[Stored items]
★ ★ ★ ★ ★
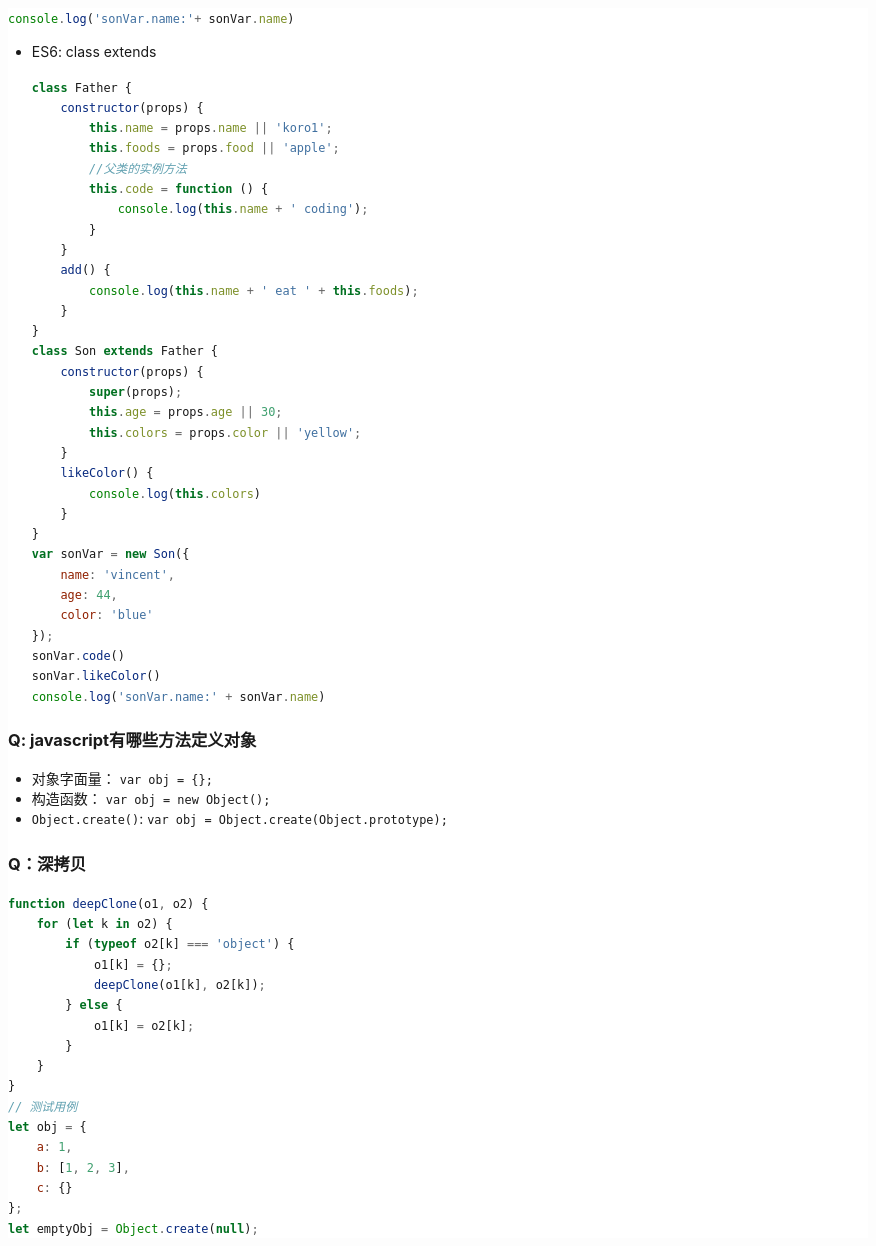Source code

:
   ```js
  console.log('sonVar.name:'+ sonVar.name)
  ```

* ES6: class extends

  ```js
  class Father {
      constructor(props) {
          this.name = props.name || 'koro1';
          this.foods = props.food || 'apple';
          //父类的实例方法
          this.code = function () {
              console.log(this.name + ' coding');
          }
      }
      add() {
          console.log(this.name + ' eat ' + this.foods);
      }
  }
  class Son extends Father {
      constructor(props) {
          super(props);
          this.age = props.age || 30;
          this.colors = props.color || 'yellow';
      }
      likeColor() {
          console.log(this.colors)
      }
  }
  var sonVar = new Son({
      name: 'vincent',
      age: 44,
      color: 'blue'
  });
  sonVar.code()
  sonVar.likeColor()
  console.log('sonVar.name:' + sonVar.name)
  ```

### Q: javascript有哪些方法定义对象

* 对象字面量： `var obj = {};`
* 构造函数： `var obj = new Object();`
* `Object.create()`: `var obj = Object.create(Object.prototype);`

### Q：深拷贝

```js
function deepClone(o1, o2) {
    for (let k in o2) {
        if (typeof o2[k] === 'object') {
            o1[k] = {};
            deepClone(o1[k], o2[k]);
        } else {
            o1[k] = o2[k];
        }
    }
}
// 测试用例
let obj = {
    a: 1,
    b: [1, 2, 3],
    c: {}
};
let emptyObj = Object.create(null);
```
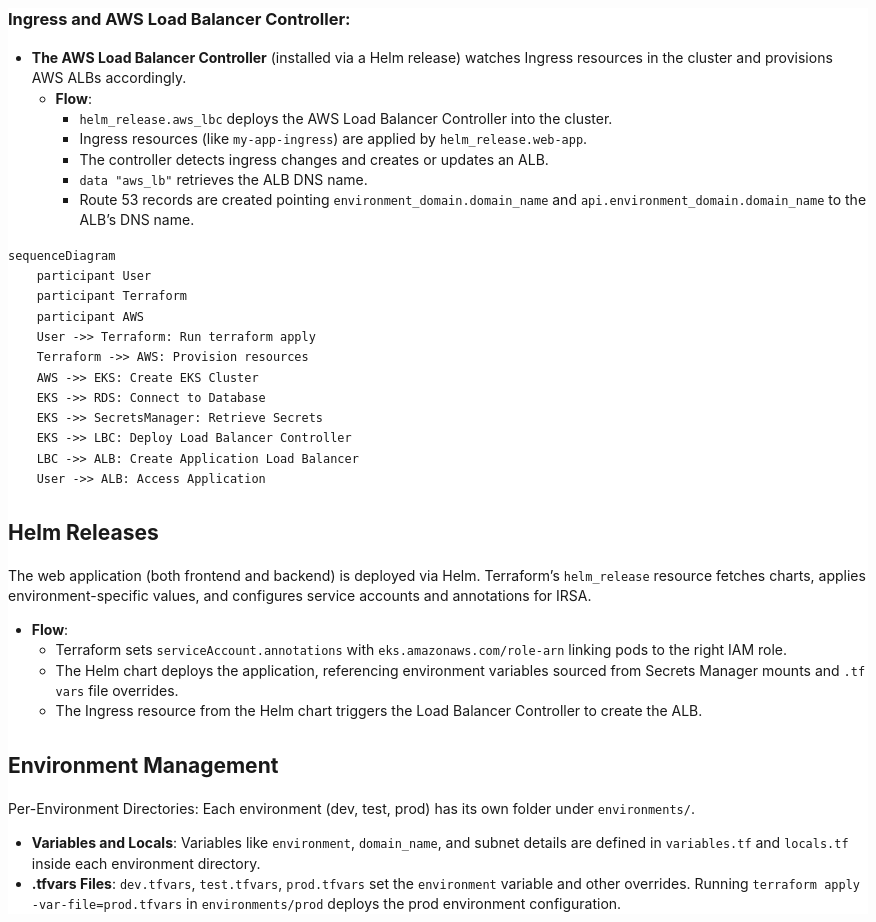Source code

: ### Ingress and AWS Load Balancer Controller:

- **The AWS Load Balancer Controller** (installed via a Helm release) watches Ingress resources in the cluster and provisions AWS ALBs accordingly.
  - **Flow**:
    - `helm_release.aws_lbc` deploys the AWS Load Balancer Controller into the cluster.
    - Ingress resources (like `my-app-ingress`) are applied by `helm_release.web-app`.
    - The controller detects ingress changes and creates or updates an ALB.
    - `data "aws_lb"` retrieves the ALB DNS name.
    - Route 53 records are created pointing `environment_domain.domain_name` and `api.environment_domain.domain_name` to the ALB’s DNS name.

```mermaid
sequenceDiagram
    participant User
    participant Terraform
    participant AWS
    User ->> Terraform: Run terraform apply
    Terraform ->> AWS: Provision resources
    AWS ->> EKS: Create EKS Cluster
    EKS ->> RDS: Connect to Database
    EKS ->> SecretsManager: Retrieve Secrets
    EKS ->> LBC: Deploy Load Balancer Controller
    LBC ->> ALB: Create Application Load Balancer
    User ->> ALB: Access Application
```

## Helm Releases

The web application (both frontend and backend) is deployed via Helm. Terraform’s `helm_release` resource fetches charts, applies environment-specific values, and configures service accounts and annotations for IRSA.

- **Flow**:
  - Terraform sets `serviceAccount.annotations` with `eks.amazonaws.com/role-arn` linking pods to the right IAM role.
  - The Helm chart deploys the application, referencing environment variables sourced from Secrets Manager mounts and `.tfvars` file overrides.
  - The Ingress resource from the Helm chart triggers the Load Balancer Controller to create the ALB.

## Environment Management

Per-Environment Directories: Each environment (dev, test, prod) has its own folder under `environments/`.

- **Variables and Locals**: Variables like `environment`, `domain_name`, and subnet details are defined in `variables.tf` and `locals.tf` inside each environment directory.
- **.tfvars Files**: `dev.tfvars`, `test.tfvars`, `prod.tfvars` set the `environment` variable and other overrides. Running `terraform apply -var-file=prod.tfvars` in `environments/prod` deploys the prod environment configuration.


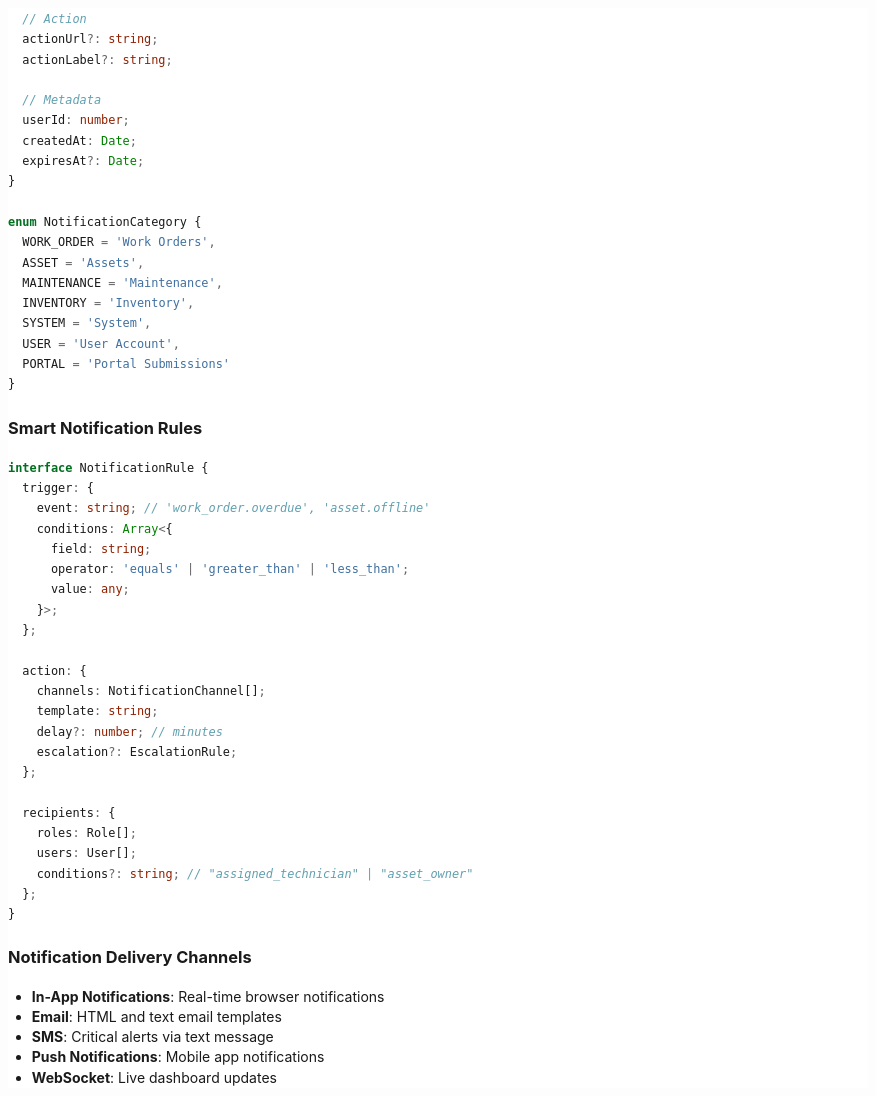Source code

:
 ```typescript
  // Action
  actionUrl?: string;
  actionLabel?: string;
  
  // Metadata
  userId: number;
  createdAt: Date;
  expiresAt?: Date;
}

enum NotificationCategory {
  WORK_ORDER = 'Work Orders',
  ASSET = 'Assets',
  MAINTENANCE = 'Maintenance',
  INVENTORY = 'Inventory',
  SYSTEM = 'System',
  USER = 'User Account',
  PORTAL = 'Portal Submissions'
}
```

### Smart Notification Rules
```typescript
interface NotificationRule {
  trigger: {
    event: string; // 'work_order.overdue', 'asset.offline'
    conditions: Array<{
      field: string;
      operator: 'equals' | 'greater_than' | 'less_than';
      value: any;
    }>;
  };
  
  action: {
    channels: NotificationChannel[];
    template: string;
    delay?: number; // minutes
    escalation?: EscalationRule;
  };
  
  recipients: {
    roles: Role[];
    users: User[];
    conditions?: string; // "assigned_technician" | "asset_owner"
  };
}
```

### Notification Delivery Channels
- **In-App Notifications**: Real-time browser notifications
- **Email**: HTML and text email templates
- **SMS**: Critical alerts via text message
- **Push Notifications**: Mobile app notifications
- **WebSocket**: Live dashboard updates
★ ★ ★ ★ ★
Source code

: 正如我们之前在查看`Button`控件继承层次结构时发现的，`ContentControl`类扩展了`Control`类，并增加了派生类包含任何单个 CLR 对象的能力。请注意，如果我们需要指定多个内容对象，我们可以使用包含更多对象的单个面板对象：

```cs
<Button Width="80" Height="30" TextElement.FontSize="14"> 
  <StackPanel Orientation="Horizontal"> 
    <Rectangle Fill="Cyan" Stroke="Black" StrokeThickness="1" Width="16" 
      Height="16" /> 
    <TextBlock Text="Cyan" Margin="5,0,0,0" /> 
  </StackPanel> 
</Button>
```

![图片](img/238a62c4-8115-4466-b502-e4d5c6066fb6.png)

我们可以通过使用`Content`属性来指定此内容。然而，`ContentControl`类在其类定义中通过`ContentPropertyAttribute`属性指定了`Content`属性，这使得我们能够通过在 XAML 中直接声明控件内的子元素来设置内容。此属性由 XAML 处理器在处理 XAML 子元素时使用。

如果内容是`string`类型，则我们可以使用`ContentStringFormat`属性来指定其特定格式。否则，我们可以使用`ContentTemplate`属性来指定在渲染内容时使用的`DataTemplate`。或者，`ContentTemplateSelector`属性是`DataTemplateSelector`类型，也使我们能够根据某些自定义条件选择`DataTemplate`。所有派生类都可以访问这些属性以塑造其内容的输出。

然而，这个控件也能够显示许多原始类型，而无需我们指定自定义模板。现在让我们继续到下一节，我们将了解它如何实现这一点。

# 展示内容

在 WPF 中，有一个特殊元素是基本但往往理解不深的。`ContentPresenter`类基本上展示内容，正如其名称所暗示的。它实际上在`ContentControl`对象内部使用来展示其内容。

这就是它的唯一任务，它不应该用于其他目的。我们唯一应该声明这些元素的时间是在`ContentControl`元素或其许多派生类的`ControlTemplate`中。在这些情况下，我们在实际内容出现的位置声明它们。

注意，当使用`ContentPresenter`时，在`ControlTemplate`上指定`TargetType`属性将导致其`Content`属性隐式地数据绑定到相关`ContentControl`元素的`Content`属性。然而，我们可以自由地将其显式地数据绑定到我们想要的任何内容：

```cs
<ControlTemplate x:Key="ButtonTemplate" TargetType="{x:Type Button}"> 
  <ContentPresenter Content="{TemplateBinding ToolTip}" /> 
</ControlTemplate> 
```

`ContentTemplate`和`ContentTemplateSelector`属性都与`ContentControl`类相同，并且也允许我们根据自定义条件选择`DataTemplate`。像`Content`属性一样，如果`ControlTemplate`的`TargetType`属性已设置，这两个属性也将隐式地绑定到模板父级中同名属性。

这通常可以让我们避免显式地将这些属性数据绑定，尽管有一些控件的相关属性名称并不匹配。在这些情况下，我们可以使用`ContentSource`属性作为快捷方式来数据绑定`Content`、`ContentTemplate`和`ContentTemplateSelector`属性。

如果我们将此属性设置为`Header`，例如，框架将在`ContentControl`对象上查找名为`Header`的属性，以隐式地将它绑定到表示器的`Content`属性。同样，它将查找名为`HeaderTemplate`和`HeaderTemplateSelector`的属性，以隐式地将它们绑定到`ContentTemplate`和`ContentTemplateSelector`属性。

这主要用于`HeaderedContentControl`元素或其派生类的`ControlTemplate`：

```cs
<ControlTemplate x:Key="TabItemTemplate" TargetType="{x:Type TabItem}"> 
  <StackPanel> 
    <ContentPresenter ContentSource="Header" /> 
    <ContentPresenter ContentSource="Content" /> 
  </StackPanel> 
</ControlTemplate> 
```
★ ★ ★ ★ ★
(Try it) Copy out every line from the data above that has "sonVar" in it.

(Written answer)
  console.log('sonVar.name:'+ sonVar.name)
  var sonVar = new Son({
  sonVar.code()
  sonVar.likeColor()
  console.log('sonVar.name:' + sonVar.name)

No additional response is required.